Dirtipidnarkoba Bareskrim Polri, Brigjen Pol Eko Hadi Santoso, mengatakan Frans merupakan orang kepercayaan Fredy Pratama yang bertugas mengendalikan aliran keuangan jaringan narkoba tersebut. Keduanya diketahui telah berteman sejak duduk di bangku SMA di Kalimantan Selatan. Eko menjelaskan, Fredy memulai dan mengendalikan awal jaringan peredaran narkobanya dari Malang, Jawa Timur.
Pemulangan Frans menjadi bagian dari upaya Polri untuk membongkar jaringan Fredy Pratama yang hingga kini masih menjadi buronan internasional. Kronologi pemulangan dan peran lebih lanjut Frans dalam jaringan tersebut akan diungkap oleh Bareskrim Polri.

Fredy Pratama dikenal sebagai salah satu gembong narkoba terbesar di Indonesia. Pria yang memiliki sejumlah nama samaran seperti The Secret, The Cassanova, Miming, Air Bag, dan Mojopahit itu diduga mengendalikan peredaran sekitar 10,2 ton sabu di Indonesia serta menjadi importir utama yaba atau sabu berbentuk pil dari Thailand.
Sejak melarikan diri ke Thailand pada 2014, Fredy diduga tetap mengendalikan jaringan narkoba yang beroperasi di 14 provinsi di Indonesia. Ia juga disebut memiliki hubungan dengan jaringan narkotika di kawasan Segitiga Emas, wilayah yang mencakup sebagian Myanmar, Laos, Thailand, dan China.

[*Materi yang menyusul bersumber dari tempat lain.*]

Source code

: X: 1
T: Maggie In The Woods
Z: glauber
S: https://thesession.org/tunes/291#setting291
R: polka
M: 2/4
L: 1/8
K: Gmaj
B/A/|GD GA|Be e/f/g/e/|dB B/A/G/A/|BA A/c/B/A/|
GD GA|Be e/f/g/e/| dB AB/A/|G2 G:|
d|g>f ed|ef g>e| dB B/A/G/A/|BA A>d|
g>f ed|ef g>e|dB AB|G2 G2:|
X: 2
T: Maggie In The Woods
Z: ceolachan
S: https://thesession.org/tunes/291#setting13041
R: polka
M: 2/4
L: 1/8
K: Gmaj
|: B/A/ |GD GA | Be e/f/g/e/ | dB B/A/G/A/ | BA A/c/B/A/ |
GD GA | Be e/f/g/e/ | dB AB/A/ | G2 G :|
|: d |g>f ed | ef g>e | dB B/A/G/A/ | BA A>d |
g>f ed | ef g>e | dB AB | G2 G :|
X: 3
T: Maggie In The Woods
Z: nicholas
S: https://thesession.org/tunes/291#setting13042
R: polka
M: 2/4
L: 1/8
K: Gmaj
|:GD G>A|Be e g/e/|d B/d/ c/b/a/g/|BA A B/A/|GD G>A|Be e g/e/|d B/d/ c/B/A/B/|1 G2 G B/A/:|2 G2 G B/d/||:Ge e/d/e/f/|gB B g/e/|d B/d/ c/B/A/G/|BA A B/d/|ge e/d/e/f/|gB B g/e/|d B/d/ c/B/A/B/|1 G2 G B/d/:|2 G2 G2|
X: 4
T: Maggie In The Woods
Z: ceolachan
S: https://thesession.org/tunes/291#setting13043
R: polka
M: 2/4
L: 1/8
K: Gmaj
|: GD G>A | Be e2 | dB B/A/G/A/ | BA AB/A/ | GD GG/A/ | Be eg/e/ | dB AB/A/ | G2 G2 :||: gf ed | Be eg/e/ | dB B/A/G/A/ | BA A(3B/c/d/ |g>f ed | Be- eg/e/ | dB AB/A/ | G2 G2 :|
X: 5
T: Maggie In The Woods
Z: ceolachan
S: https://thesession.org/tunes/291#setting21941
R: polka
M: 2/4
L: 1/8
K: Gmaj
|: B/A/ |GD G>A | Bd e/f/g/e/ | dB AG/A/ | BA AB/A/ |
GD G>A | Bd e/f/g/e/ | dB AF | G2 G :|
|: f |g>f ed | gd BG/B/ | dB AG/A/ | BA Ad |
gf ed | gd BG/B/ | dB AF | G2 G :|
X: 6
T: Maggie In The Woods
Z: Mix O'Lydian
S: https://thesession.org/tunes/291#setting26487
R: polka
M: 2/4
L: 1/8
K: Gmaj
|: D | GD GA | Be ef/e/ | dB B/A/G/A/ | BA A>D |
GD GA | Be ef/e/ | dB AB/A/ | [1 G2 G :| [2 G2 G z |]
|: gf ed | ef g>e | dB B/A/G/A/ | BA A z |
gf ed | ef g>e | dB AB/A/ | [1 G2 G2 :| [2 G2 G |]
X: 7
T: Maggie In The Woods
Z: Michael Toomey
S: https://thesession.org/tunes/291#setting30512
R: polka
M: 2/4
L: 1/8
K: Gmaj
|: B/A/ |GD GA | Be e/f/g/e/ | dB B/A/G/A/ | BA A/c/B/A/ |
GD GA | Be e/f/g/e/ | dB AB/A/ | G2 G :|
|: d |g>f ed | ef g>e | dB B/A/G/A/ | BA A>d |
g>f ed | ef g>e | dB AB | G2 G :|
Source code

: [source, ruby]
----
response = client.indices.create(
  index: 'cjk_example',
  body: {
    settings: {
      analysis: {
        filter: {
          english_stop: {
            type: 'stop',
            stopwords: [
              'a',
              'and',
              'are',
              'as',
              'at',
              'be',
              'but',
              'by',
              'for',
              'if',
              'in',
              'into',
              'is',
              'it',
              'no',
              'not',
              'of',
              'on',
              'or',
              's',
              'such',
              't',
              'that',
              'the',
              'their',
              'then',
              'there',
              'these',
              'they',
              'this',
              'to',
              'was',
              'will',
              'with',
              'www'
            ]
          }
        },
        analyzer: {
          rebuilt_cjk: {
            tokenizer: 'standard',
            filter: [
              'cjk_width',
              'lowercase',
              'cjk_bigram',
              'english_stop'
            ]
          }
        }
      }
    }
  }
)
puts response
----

Polri telah berkoordinasi dengan Interpol untuk memburu Fredy yang masuk daftar red notice sejak 2013. Hingga kini, penangkapannya terkendala karena Fredy kerap berganti identitas, diduga menjalani operasi plastik untuk mengubah penampilan, serta mendapat perlindungan dari pihak tertentu. Pemulangan Frans Antony diharapkan dapat membantu mengungkap lebih jauh keberadaan dan aktivitas jaringan Fredy Pratama.